Он, вероятно, заметил мое недоумение и спросил, намерен ли я служить.
— Нет, — отвечаю, — отнюдь не намерен.
— А почему?
Я хотел было сказать, что неспособен; но, думаю, попадусь; скажет: «да неспособным-то и служить», и ответил, что мое здоровье плохо.
— Полноте, бога ради! Нынешняя служба никого не изнуряет. Василий Иванович говорил мне, что вы нуждаетесь в некоторых материалах для своей работы о больницах. Чудак этот Василий Иванович! — вставил губернатор с добродушной улыбкой. — Труженик вечный, а мастер — никогда! Я как увидел его — сказал это, и не ошибся.
— А я его очень люблю, — сухо заметила губернаторша, выбрасывая стеклышко из глаза и делаясь опять из страшного льва просто неприятной женщиной.
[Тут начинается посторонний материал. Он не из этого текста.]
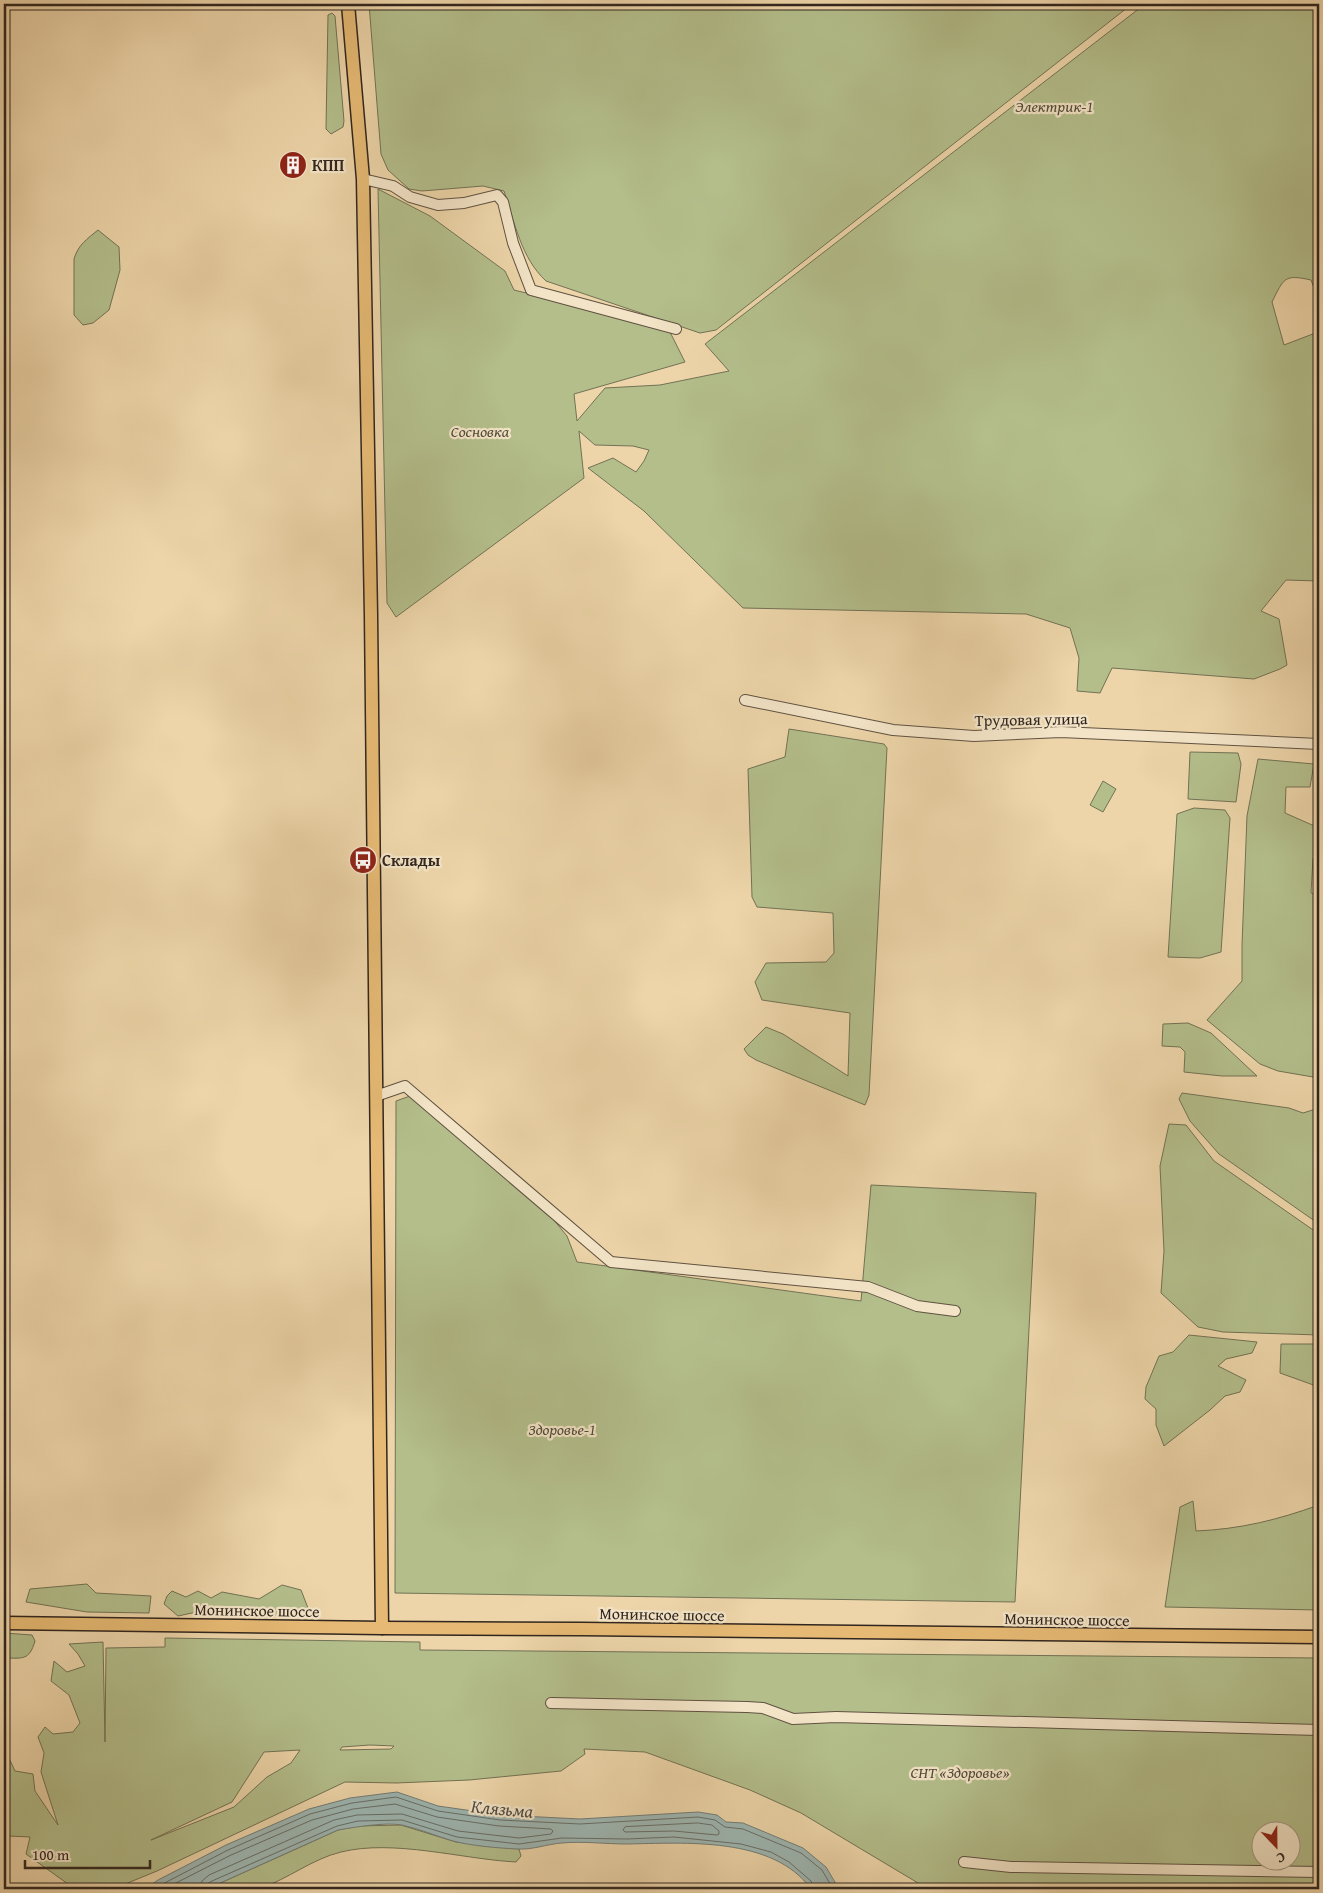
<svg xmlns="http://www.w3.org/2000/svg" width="1323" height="1893" font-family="'Gentium Book Plus',serif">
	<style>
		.green { fill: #b3be8b; stroke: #727255; fill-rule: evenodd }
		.water { fill: #9db6b2; stroke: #727c77 }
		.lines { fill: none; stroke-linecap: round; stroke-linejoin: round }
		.shore { stroke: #676e68; stroke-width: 1 }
		.minor-casing { stroke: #605242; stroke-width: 12 }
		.major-casing { stroke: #31261f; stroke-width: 15 }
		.minor { stroke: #f3e4c7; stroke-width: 10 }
		.major { stroke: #e6ba74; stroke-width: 12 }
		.labels { text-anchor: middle; stroke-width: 4.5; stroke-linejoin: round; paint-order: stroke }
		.park-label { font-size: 16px; font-style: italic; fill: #524c3a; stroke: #f3e4c7 }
		.poi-label { font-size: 16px; font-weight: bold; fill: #31261f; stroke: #f3e4c7; text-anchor: start }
		.street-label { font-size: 16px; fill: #31261f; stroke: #f3e4c7 }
		.water-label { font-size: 18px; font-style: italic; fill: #4c4a44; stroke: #f3e4c7 }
	</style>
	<rect width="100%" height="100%" fill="#edd5a9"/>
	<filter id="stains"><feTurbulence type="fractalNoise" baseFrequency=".004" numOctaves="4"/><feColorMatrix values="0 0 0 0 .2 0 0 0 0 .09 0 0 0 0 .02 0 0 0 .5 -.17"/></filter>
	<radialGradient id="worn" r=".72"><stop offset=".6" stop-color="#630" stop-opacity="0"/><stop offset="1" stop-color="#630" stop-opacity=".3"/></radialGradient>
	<g class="green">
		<path d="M369 4H1132L716 330 700 333 546 281C521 258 515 223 504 191L483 186 422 191 409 189 388 170 381 154Z"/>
		<path d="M1145 4H1319V301L1311 280C1284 274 1284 278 1272 302L1284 345 1318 332 1319 330V581L1286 580 1261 611 1279 619 1287 665 1280 669 1254 679 1112 668 1100 693 1077 691 1079 658 1070 628 1026 614 743 608 644 511 588 468 613 458 636 472 644 461 649 450 633 446 595 445 579 431 584 478 396 617 387 603 378 189 430 216 505 271 514 290 668 328 685 362 574 394 577 421 605 388 660 385 729 371 705 344Z"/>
		<path d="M332 13 335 16 344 121 343 127 331 134 326 129 328 15Z"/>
		<path d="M98 230 119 247 120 270 109 310 93 323 83 325 74 315V259C78 245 87 239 98 230Z"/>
		<path d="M789 729 884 744 887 748 869 1095 865 1105 756 1060 748 1055 744 1049 766 1027 783 1034 848 1076 850 1013 762 1000 755 982 766 963 826 962 834 953 833 913 757 907 752 897 748 769 785 757Z"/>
		<path d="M1190 752 1238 753 1241 764 1236 802 1188 799Z"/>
		<path d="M1258 759 1314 764 1310 787H1286L1285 813 1319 828V858H1313L1311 893 1319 896V1078L1278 1071 1260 1064 1207 1020 1242 981V945L1247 816Z"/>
		<path d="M1103 781 1116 789 1103 812 1090 805Z"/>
		<path d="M1194 808 1225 810 1230 818 1221 952 1200 958 1168 957 1177 814Z"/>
		<path d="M1188 1023 1211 1033 1257 1076H1222L1184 1072 1185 1052 1180 1047 1162 1046 1163 1024Z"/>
		<path d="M1182 1093 1289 1108 1303 1113 1319 1108V1224L1219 1154 1190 1121 1179 1099Z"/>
		<path d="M410 1096 553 1219 567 1236 577 1262 861 1301 871 1185 1036 1193 1015 1602 395 1593 396 1101Z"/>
		<path d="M1169 1124 1186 1125 1214 1161 1319 1234V1335L1223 1332 1198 1327 1161 1293 1164 1251 1160 1166Z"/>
		<path d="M1189 1335 1257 1342 1252 1353 1226 1359 1218 1366 1246 1380 1240 1392 1225 1396 1210 1410 1164 1446 1156 1425V1409L1145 1399 1146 1387 1159 1356 1173 1352Z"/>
		<path d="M1281 1344H1319V1387L1280 1373Z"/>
		<path d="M1193 1501 1196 1531C1241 1529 1277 1520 1319 1505V1610L1165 1607 1180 1507Z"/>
		<path d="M87 1584 96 1593 151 1596 149 1613 87 1612 26 1602 30 1589Z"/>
		<path d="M282 1585 301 1590 308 1608 305 1616 192 1613 178 1616 164 1604 167 1596 172 1591 186 1597 198 1591 211 1598 222 1592 259 1599Z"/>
		<path d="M4 1633 32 1635 35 1641C29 1661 23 1658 4 1658Z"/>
		<path d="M165 1638 420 1642V1650L1319 1658V1889H928L801 1813 750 1790 645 1752 584 1749 585 1754 561 1771 469 1780 396 1783 345 1782 157 1871 113 1889H75L26 1854 30 1837 9 1836V1825L4 1823V1755L8 1756 15 1771 33 1774 35 1791 58 1825 41 1772 44 1753 38 1737 45 1727 53 1734 73 1732 80 1723 69 1695 51 1681 54 1661 67 1672 85 1666 78 1654 69 1644 103 1642 105 1742 106 1648 165 1647ZM370 1745 394 1746 391 1749 340 1750 342 1747ZM300 1750 291 1763 267 1777 234 1807 151 1840 232 1802 264 1752ZM1260 1830H1290V1860H1260Z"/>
		<path d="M401 1825 456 1842 519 1849 521 1856 516 1862C461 1859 394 1839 341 1852 312 1859 288 1879 261 1888 250 1892 220 1889 207 1889L338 1830 358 1826Z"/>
	</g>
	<path class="water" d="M397 1792 438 1806 501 1815 580 1819 698 1812 717 1815 726 1822 743 1823 803 1848 826 1867 839 1889H811C773 1836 684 1843 627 1844 605 1844 583 1841 562 1843 547 1844 533 1850 517 1849 498 1848 472 1846 453 1841 436 1836 420 1829 402 1825 385 1822 356 1827 338 1830L207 1889H145L158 1880 226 1845 309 1809 350 1798Z"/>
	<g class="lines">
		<g class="shore">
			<path d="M698 1823 712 1825 719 1831V1834L717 1835 674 1831 625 1832 623 1830 625 1827Z"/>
			<path d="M153 1889 228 1850 310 1814 352 1803 396 1797 438 1811 500 1820 580 1824 698 1817 715 1820 725 1827 743 1829 801 1853 822 1870 833 1889"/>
			<path d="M164 1889 231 1855 312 1820 353 1809 395 1804 437 1817 499 1826 551 1829 553 1831 551 1834 519 1838 458 1831 402 1814 357 1815 334 1820 209 1875 202 1881 200 1889"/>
			<path d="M206 1889 207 1884 212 1881 337 1826 358 1821 402 1820 457 1837 519 1844 562 1838 627 1839 674 1837 741 1844 771 1852 789 1862 811 1881 814 1889"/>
		</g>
		<g class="minor-casing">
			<g id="minor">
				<path d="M363 179 393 186 410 197 438 205 464 203 497 195 503 202 513 243 531 290 676 329"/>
				<path d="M745 700 893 730 974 736 1061 732 1319 744"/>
				<path d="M376 1096 405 1086 611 1262 868 1287 917 1306 955 1311"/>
				<path d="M551 1703 747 1707 763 1708 793 1719 836 1717 1319 1730"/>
				<path d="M964 1862 1011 1867 1319 1872"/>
			</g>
		</g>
		<g class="major-casing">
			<g id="major">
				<path d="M348 4 363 179 371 615 382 1628"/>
				<path d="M4 1623 382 1628 581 1629 1319 1637"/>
			</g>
		</g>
		<use href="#minor" class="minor"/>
		<use href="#major" class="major"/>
	</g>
	<defs>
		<g id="building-disc" transform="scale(1.4375)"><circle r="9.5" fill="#8f2418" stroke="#f3e4c7"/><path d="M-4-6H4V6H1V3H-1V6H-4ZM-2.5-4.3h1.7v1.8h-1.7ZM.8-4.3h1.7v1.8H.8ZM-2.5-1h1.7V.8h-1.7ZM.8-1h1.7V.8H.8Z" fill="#fff"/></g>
		<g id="bus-disc" transform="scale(1.4375)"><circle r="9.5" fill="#8f2418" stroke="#f3e4c7"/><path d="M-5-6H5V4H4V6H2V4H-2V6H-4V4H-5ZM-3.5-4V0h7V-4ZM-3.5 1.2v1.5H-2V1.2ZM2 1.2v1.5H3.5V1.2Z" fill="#fff"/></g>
	</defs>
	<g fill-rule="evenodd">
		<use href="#building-disc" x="293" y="165"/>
		<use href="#bus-disc" x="363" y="860"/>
	</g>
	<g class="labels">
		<g class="park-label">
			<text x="1054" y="112">Электрик-1</text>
			<text x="480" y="437">Сосновка</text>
			<text x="562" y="1435">Здоровье-1</text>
			<text x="960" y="1778">СНТ «Здоровье»</text>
		</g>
		<g class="poi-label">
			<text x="312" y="171">КПП</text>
			<text x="382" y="866">Склады</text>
		</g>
		<g class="street-label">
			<text transform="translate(1031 719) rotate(-1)" y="6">Трудовая улица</text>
			<text transform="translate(257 1610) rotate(1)" y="6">Монинское шоссе</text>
			<text transform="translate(662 1614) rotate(1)" y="6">Монинское шоссе</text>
			<text transform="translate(1067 1619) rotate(1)" y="6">Монинское шоссе</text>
		</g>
		<g class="water-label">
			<text transform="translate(502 1809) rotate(5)" y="6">Клязьма</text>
		</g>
	</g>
	<rect width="1323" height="1893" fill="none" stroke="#edd5a9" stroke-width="20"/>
	<rect x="5" y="5" width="1313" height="1883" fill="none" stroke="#31261f" stroke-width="2.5"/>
	<rect x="10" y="10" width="1303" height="1873" fill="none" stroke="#31261f"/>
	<g transform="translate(1276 1846) rotate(158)"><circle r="24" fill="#f3e4c7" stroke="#a59884"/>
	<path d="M0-4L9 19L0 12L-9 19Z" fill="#8f2418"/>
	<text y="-8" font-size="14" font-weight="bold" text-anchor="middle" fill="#31261f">С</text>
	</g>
	<path d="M25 1860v8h125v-8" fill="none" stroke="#31261f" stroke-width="2.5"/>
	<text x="32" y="1860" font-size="15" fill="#31261f" stroke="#f3e4c7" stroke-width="4" paint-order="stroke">100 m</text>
	<rect width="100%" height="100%" filter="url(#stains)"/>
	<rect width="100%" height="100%" fill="url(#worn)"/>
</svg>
— И я, мой друг, его люблю, — отозвался губернатор, — но не могу же я его способностям давать больше цены, чем они стоят. Не могу я ему ставить пять баллов, когда ему следует два… только два! Он прекрасный человек, mais il est borné… он ограничен, — перевел мне его превосходительство и добавил, что он велел Фортунатову пустить меня в канцелярию, где мне «всё откроют», и просил меня быть с ним без чинов и за чем только нужно — идти прямо к нему, в чем даже взял с меня и слово.
Для первого визита мне показалось довольно.